→ **WHAT NEEDS TO BE DONE**:
The required output consists solely of the lines from the line containing "fruit: present [232,542,298,614]" through the end of the records, copied exactly.

[Bounding box coordinates]
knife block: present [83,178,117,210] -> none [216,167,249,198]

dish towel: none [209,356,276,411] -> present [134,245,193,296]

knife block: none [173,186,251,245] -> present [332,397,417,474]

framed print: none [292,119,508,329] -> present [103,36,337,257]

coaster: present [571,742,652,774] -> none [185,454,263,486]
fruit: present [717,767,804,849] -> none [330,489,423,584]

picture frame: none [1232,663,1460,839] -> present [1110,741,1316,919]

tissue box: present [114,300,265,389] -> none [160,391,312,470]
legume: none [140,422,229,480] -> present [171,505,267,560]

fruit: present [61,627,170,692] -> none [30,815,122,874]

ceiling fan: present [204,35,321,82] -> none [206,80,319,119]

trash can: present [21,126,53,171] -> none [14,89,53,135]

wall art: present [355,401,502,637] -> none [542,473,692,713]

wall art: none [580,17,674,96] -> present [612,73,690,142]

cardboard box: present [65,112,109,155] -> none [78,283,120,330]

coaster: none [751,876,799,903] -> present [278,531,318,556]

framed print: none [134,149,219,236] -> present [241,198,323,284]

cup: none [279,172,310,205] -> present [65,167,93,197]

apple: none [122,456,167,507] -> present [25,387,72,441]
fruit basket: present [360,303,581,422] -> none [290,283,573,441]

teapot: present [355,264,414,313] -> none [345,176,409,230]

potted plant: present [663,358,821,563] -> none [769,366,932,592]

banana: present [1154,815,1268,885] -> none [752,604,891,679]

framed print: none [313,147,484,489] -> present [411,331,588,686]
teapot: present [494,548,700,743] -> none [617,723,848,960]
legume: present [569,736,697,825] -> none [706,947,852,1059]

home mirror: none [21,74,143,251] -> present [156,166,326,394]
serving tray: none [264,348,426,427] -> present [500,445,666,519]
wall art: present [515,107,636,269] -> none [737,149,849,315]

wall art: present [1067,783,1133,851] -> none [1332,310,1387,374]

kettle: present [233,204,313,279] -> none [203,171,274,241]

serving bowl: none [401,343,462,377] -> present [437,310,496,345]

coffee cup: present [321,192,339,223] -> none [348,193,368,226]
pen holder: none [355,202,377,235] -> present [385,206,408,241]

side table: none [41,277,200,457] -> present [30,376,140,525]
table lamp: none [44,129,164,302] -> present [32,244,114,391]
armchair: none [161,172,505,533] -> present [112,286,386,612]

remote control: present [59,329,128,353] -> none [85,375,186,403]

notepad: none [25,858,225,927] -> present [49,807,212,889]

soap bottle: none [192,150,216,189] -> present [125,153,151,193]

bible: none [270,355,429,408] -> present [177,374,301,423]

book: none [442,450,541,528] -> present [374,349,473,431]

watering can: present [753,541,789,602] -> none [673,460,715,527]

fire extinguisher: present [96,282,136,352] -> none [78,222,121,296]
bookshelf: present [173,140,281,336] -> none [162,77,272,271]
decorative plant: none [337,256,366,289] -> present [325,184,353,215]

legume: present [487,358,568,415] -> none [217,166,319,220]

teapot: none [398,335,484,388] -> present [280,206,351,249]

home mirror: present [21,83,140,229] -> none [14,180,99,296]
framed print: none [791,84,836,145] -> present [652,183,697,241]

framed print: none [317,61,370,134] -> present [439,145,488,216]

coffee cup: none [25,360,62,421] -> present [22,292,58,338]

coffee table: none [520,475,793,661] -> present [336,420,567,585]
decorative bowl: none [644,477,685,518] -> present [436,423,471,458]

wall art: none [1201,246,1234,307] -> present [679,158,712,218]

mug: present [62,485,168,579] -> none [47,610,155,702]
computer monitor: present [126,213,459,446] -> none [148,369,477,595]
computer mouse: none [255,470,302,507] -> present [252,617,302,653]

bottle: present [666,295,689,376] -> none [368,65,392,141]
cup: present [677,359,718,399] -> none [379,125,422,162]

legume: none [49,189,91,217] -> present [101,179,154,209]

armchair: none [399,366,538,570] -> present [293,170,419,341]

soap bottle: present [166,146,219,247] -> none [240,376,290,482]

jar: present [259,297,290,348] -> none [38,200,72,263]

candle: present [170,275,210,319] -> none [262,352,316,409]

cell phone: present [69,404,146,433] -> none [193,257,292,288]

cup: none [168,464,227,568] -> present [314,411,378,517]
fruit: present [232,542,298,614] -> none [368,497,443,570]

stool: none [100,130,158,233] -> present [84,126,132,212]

→ **REPLY TO THE TASK**:
fruit: present [232,542,298,614] -> none [368,497,443,570]

stool: none [100,130,158,233] -> present [84,126,132,212]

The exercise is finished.